La destinazione universale dei beni della Terra

Per i cristiani il Comandamento "non rubare" si declina anche come impegno a condividere quanto si ha.

In questo consiste il principio della destinazione universale dei beni della Terra, con il quale si intende la convinzione che tutti i beni del Creato sono stati donati da Dio a tutti gli uomini e a tutti i popoli (Gaudium et Spes, n. 69).

Per i credenti l'origine dei beni terreni riconduce all'atto creativo di Dio, che ha voluto la Terra per tutti gli uomini: di conseguenza questi beni devono essere amministrati a vantaggio di tutti e non solo di alcuni.

Questo non esclude il diritto alla proprietà privata, la cui legittimità, a partire da papa Leone XIII in poi, è stata ribadita dalla Dottrina sociale della Chiesa.

Tuttavia, la fede nel Dio creatore di ogni bene non può dissociarsi dalla responsabilità assegnata agli uomini di far sì che tutti, nessuno escluso, abbiano accesso ai beni della Creazione: la disponibilità ultima dei beni terreni è universale, non individuale.

La Populorum Progressio, un'enciclica di papa Paolo VI (riprendendo la Mater et Magistra di papa Giovanni XXIII), sottolinea come il problema sociale sia un problema morale, addirittura afferma: «Tutti gli altri diritti, di qualunque genere, ivi compresi quelli della proprietà e del libero commercio, sono subordinati alla destinazione universale dei beni» (Populorum Progressio, n. 22).

In tempi più recenti papa Francesco ha affermato «Il possesso privato dei beni si giustifica per custodirli e accrescerli in modo che servano meglio al Bene comune» (Evangelii Gaudium, n. 189).
La proprietà privata, perciò, ha inscritta in sé una precisa responsabilità sociale.

La tendenza a saccheggiare i beni comuni

In senso ambientale, i beni comuni sono quelli non privati, che devono essere accessibili a tutti e che sono indispensabili per la sopravvivenza.

Il problema dei beni comuni, oggi particolarmente urgente, è stato evidenziato fin dagli anni Sessanta, in particolare dal biologo Garrett Hardin. Egli denunciò la tendenza a sovrasfruttare le risorse comuni: se un bene non appartiene a nessuno, ma è a disposizione di tutti e liberamente accessibile, ogni individuo tende naturalmente ad appropriarsene, deteriorandolo e privando, di fatto, gli altri delle possibilità di goderne.

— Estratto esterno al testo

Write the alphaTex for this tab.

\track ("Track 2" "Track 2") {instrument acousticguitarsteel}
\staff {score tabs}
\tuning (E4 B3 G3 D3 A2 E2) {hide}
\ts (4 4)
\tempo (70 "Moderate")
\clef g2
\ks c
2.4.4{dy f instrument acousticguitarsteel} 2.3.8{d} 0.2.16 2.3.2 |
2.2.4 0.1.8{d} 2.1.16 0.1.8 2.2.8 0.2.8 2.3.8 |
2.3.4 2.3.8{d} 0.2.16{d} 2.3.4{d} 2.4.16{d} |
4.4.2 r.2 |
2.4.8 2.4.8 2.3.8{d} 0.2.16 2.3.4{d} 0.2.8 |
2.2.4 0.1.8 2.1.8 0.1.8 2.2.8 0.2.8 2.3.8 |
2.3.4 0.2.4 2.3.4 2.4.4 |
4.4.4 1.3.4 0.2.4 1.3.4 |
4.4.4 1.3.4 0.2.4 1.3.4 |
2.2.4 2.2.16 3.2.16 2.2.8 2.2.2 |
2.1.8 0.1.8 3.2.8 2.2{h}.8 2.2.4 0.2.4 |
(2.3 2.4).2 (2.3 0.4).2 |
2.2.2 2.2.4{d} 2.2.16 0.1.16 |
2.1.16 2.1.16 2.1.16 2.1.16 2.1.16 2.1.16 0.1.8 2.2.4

L'individuo che si appropria del bene comune e lo sfrutta gode per intero del beneficio, mentre sostiene solo una piccola parte del costo, in quanto il costo (e solo quello) è effettivamente condiviso dalla collettività. Poiché tutti ragionano nello stesso modo, il risultato è il saccheggio del bene.

D'altro canto, nessuno è incentivato a darsi da fare per migliorare il bene comune, poiché sosterrebbe un costo a fronte di un beneficio di cui potrebbe appropriarsi solo in parte.

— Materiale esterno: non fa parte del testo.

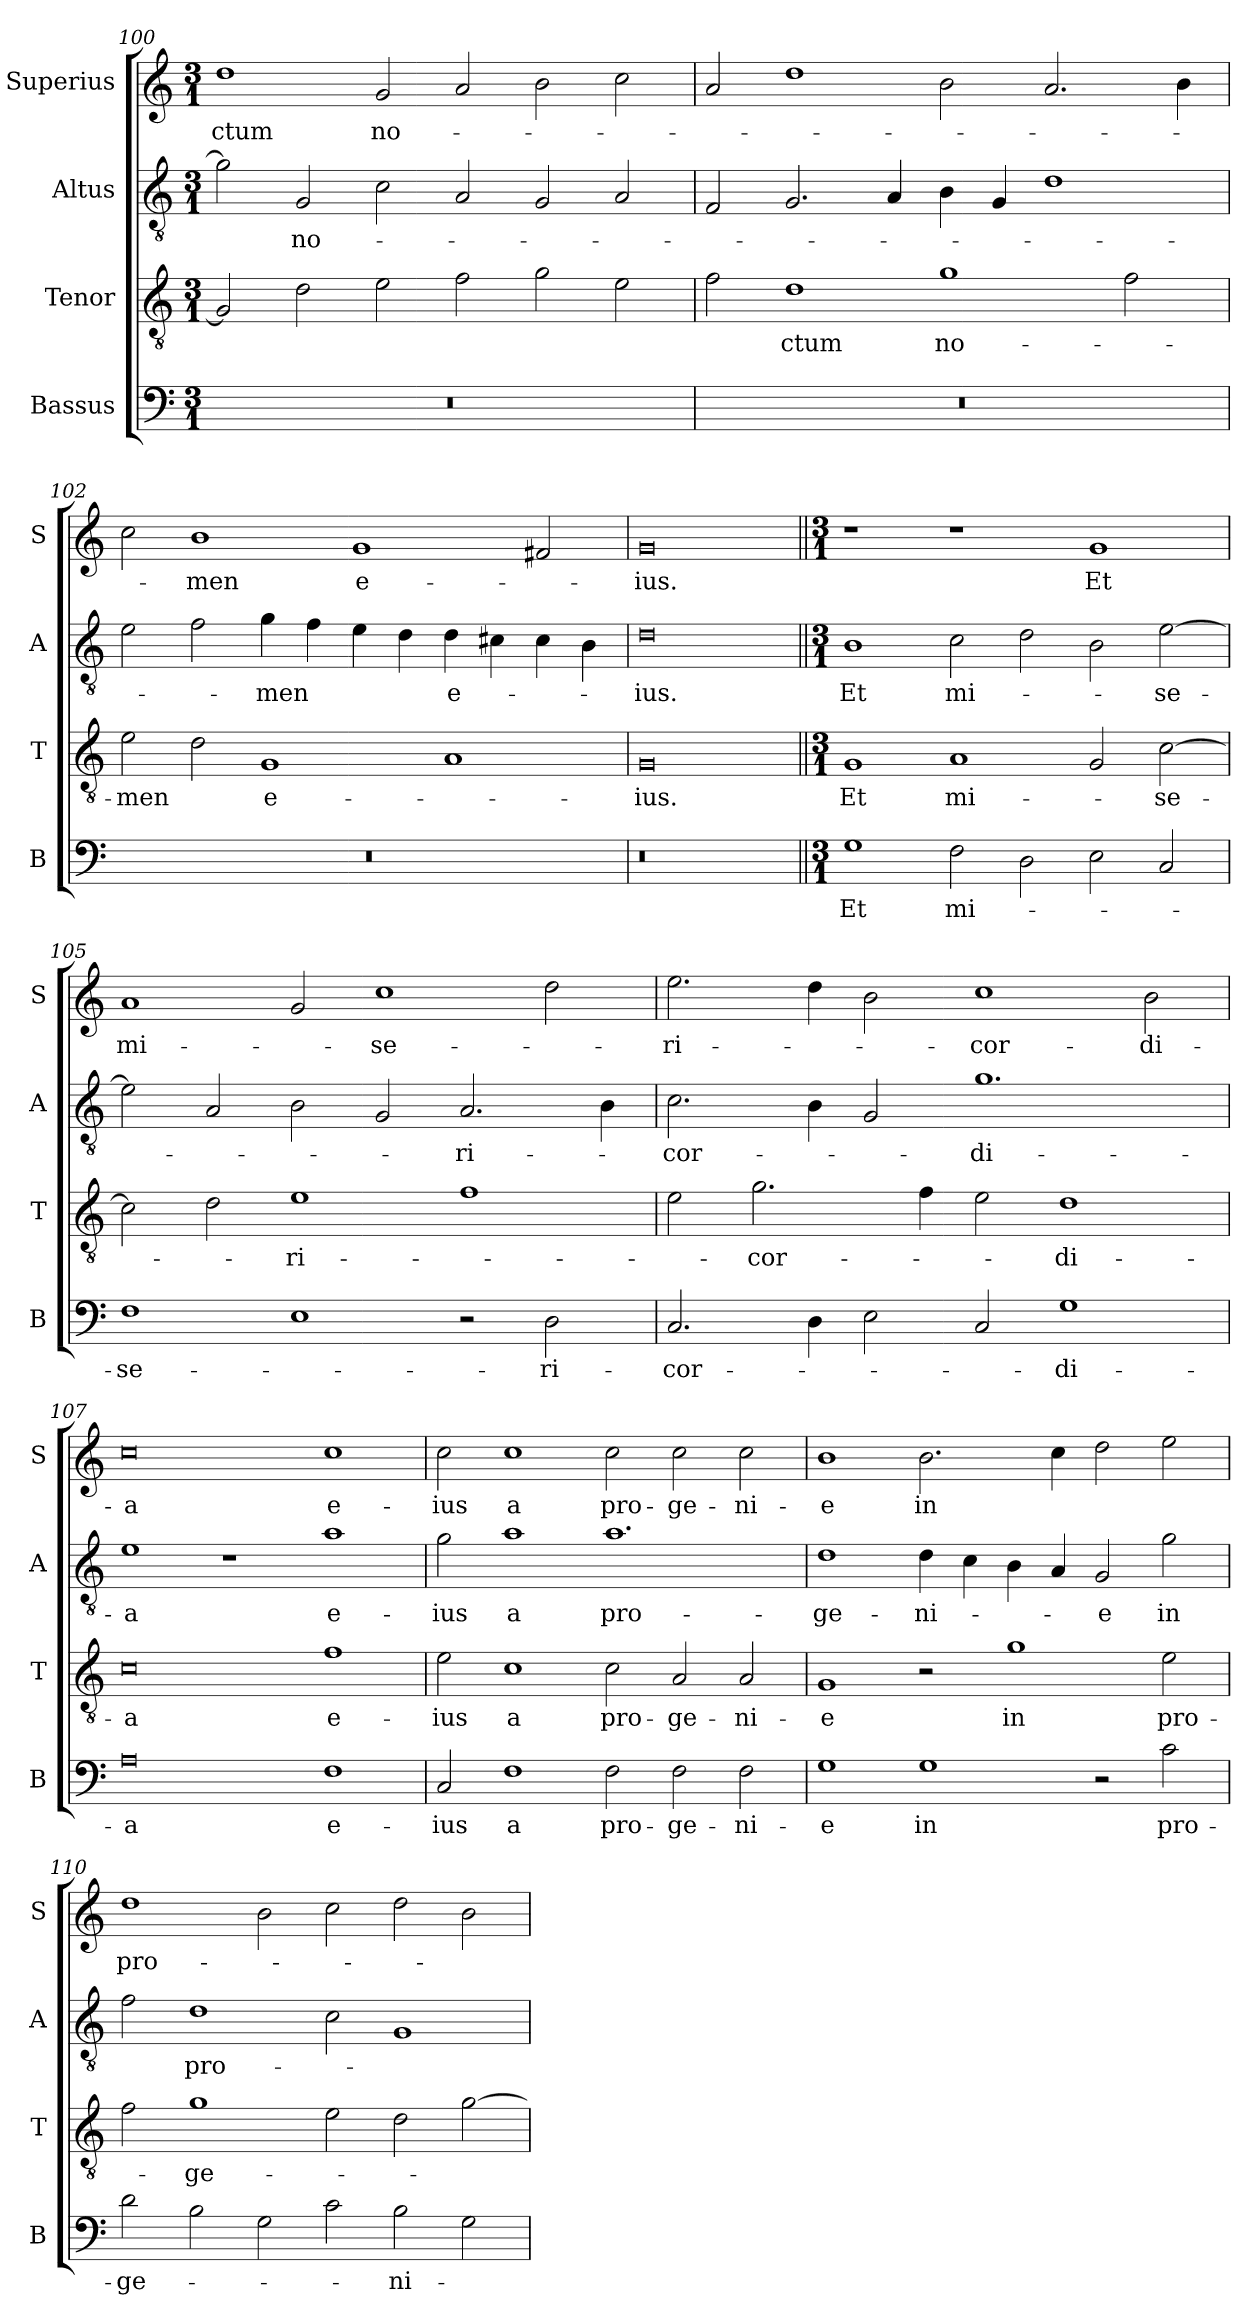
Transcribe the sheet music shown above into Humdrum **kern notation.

**kern	**text	**kern	**text	**kern	**text	**kern	**text
*part4	*part4	*part3	*part3	*part2	*part2	*part1	*part1
*staff4	*staff4	*staff3	*staff3	*staff2	*staff2	*staff1	*staff1
*I"Bassus	*	*I"Tenor	*	*I"Altus	*	*I"Superius	*
*I'B	*	*I'T	*	*I'A	*	*I'S	*
*clefF4	*	*clefGv2	*	*clefGv2	*	*clefG2	*
*k[]	*	*k[]	*	*k[]	*	*k[]	*
*M3/1	*	*M3/1	*	*M3/1	*	*M3/1	*
=100	=100	=100	=100	=100	=100	=100	=100
!	!	!	!	!	!	!	!LO:LY:i
0.r	.	2G]	.	2g]	.	1dd	-ctum
.	.	2d	.	2G	no-	.	.
!	!	!	!	!	!	!	!LO:LY:i
.	.	2e	.	2c	.	2g	no-
.	.	2f	.	2A	.	2a	.
.	.	2g	.	2G	.	2b	.
.	.	2e	.	2A	.	2cc	.
=101	=101	=101	=101	=101	=101	=101	=101
0.r	.	2f	.	2F	.	2a	.
!	!	!	!LO:LY:i	!	!	!	!
.	.	1d	-ctum	2.G	.	1dd	.
.	.	.	.	4A	.	.	.
!	!	!	!LO:LY:i	!	!	!	!
.	.	1g	no-	4B	.	2b	.
.	.	.	.	4G	.	.	.
.	.	.	.	1d	.	2.a	.
.	.	2f	.	.	.	.	.
.	.	.	.	.	.	4b	.
=102	=102	=102	=102	=102	=102	=102	=102
!	!	!	!LO:LY:i	!	!	!	!
0.r	.	2e	-men	2e	.	2cc	.
!	!	!	!	!	!	!	!LO:LY:i
.	.	2d	.	2f	.	1b	-men
.	.	1G	e-	4g	-men	.	.
.	.	.	.	4f	.	.	.
.	.	.	.	4e	.	1g	e-
.	.	.	.	4d	.	.	.
.	.	1A	.	4d	e-	.	.
.	.	.	.	4c#i	.	.	.
.	.	.	.	4c#i	.	2f#X	.
.	.	.	.	4B	.	.	.
=103	=103	=103	=103	=103	=103	=103	=103
0r	.	0G	-ius.	0d	-ius.	0g	-ius.
=104||	=104||	=104||	=104||	=104||	=104||	=104||	=104||
*M3/1	*	*M3/1	*	*M3/1	*	*M3/1	*
1G	Et	1G	Et	1B	Et	1r	.
2F	mi-	1A	mi-	2c	mi-	1r	.
2D	.	.	.	2d	.	.	.
2E	.	2G	.	2B	.	1g	Et
2C	.	[2c	-se-	[2e	-se-	.	.
=105	=105	=105	=105	=105	=105	=105	=105
1F	-se-	2c]	.	2e]	.	1a	mi-
.	.	2d	.	2A	.	.	.
1E	.	1e	-ri-	2B	.	2g	.
.	.	.	.	2G	.	1cc	-se-
2r	.	1f	.	2.A	-ri-	.	.
2D	-ri-	.	.	.	.	2dd	.
.	.	.	.	4B	.	.	.
=106	=106	=106	=106	=106	=106	=106	=106
2.C	-cor-	2e	.	2.c	-cor-	2.ee	-ri-
.	.	2.g	-cor-	.	.	.	.
4D	.	.	.	4B	.	4dd	.
2E	.	.	.	2G	.	2b	.
.	.	4f	.	.	.	.	.
2C	.	2e	.	1.g	-di-	1cc	-cor-
1G	-di-	1d	-di-	.	.	.	.
.	.	.	.	.	.	2b	-di-
=107	=107	=107	=107	=107	=107	=107	=107
0A	-a	0c	-a	1e	-a	0cc	-a
.	.	.	.	1r	.	.	.
1F	e-	1f	e-	1a	e-	1cc	e-
=108	=108	=108	=108	=108	=108	=108	=108
2C	-ius	2e	-ius	2g	-ius	2cc	-ius
1F	a	1c	a	1a	a	1cc	a
2F	pro-	2c	pro-	1.a	pro-	2cc	pro-
2F	-ge-	2A	-ge-	.	.	2cc	-ge-
2F	-ni-	2A	-ni-	.	.	2cc	-ni-
=109	=109	=109	=109	=109	=109	=109	=109
1G	-e	1G	-e	1d	-ge-	1b	-e
1G	in	2r	.	4d	-ni-	2.b	in
.	.	.	.	4c	.	.	.
.	.	1g	in	4B	.	.	.
.	.	.	.	4A	.	4cc	.
2r	.	.	.	2G	-e	2dd	.
2c	pro-	2e	pro-	2g	in	2ee	.
=110	=110	=110	=110	=110	=110	=110	=110
2d	-ge-	2f	.	2f	.	1dd	pro-
2B	.	1g	-ge-	1d	pro-	.	.
2G	.	.	.	.	.	2b	.
2c	.	2e	.	2c	.	2cc	.
2B	-ni-	2d	.	1G	.	2dd	.
2G	.	[2g	.	.	.	2b	.
=	=	=	=	=	=	=	=
*-	*-	*-	*-	*-	*-	*-	*-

Il fenomeno individuato da Hardin è noto come Tragedy of the Commons: la "tragedia dei beni comuni".

Spesso questa situazione è anche indicata come "problema del free rider", che si verifica quando un individuo beneficia di risorse comuni, di cui si fa carico il resto della collettività, senza farsene carico a sua volta.

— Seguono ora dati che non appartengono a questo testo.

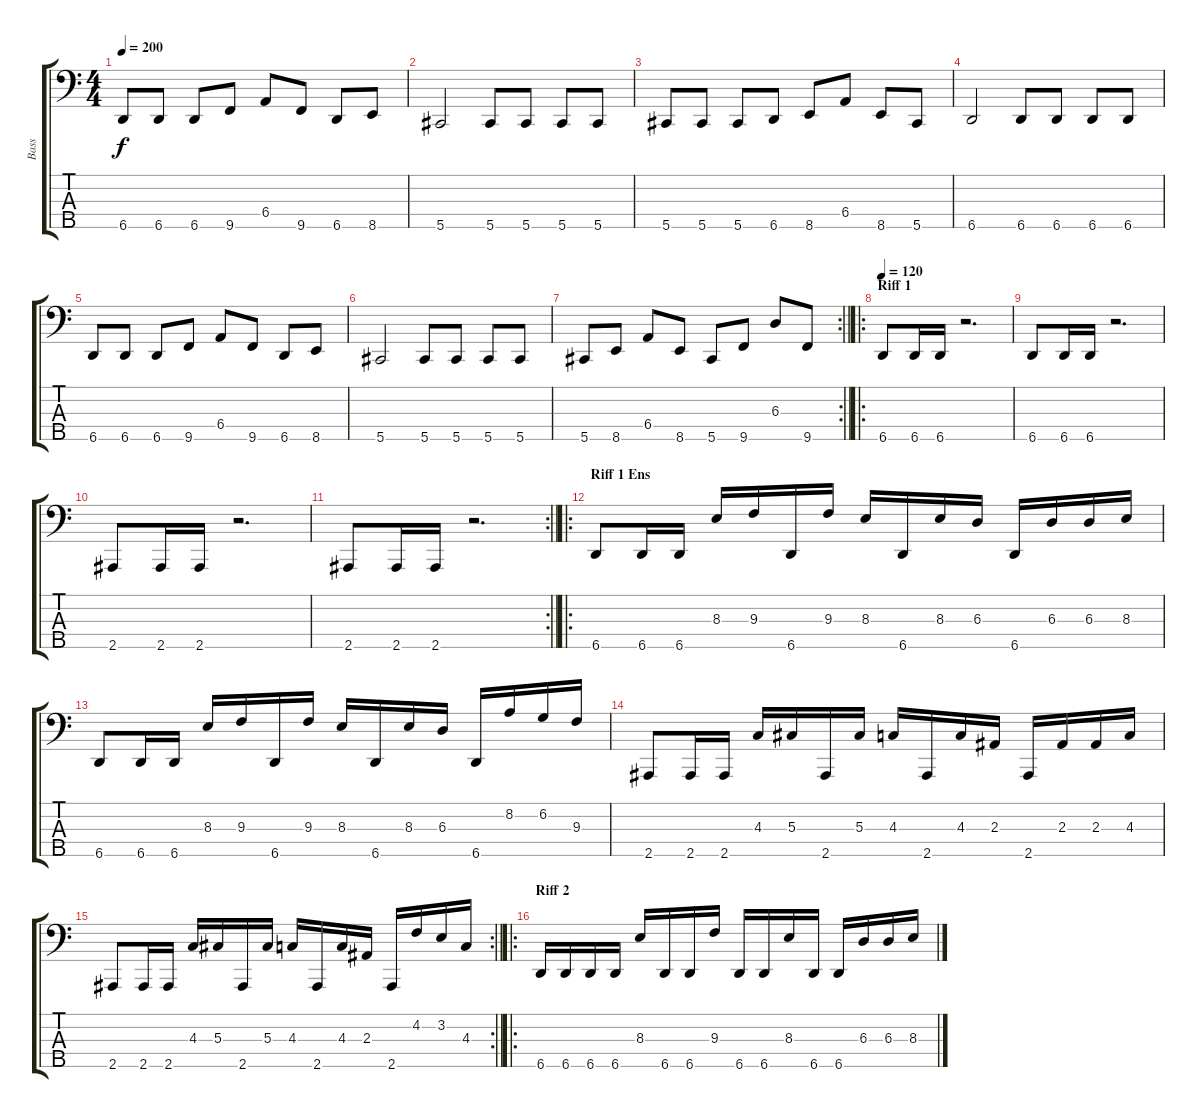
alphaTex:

\track ("Bass" "Bass") {instrument electricbassfinger}
\staff {score tabs}
\tuning (Gb2 Db2 Ab1 Eb1 Ab0) {hide}
\ts (4 4)
\tempo 200
\clef f4
\ks c
6.5.8{dy f} 6.5.8 6.5.8 9.5.8 6.4.8 9.5.8 6.5.8 8.5.8 |
5.5.2 5.5.8 5.5.8 5.5.8 5.5.8 |
5.5.8 5.5.8 5.5.8 6.5.8 8.5.8 6.4.8 8.5.8 5.5.8 |
6.5.2 6.5.8 6.5.8 6.5.8 6.5.8 |
6.5.8 6.5.8 6.5.8 9.5.8 6.4.8 9.5.8 6.5.8 8.5.8 |
5.5.2 5.5.8 5.5.8 5.5.8 5.5.8 |
\rc 2
\barLineRight lightlight
5.5.8 8.5.8 6.4.8 8.5.8 5.5.8 9.5.8 6.3.8 9.5.8 |
\ro
\section ("" "Riff 1")
\tempo 120
6.5.8 6.5.16 6.5.16 r.2{d} |
6.5.8 6.5.16 6.5.16 r.2{d} |
2.5.8 2.5.16 2.5.16 r.2{d} |
\rc 2
\barLineRight lightlight
2.5.8 2.5.16 2.5.16 r.2{d} |
\ro
\section ("" "Riff 1 Ens")
6.5.8 6.5.16 6.5.16 8.3.16 9.3.16 6.5.16 9.3.16 8.3.16 6.5.16 8.3.16 6.3.16 6.5.16 6.3.16 6.3.16 8.3.16 |
6.5.8 6.5.16 6.5.16 8.3.16 9.3.16 6.5.16 9.3.16 8.3.16 6.5.16 8.3.16 6.3.16 6.5.16 8.2.16 6.2.16 9.3.16 |
2.5.8 2.5.16 2.5.16 4.3.16 5.3.16 2.5.16 5.3.16 4.3.16 2.5.16 4.3.16 2.3.16 2.5.16 2.3.16 2.3.16 4.3.16 |
\rc 2
\barLineRight lightlight
2.5.8 2.5.16 2.5.16 4.3.16 5.3.16 2.5.16 5.3.16 4.3.16 2.5.16 4.3.16 2.3.16 2.5.16 4.2.16 3.2.16 4.3.16 |
\ro
\section ("" "Riff 2")
6.5.16 6.5.16 6.5.16 6.5.16 8.3.16 6.5.16 6.5.16 9.3.16 6.5.16 6.5.16 8.3.16 6.5.16 6.5.16 6.3.16 6.3.16 8.3.16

L’economista statunitense Elinor Ostrom, premio Nobel per l'economia nel 2009, ha analizzato le condizioni che devono verificarsi affinché il saccheggio delle Common Properties non degeneri, identificando le condizioni che devono valere affinché una gestione "comunitaria" possa rimanere sostenibile nel lungo termine.

La studiosa si è occupata in particolare dei beni comuni globali come l'atmosfera, il clima o gli oceani, per salvaguardare i quali mancano sia un possibile proprietario privato sia un soggetto statale in grado di affermare e difendere la proprietà pubblica. La soluzione proposta è quella di:

  • individuare e seguire regole condivise, che vengono rispettate perché sono percepite come giuste e non per convenienza;
  • instaurare una cooperazione tra i popoli della Terra per raggiungere un qualsiasi risultato in termini di lotta ai cambiamenti climatici.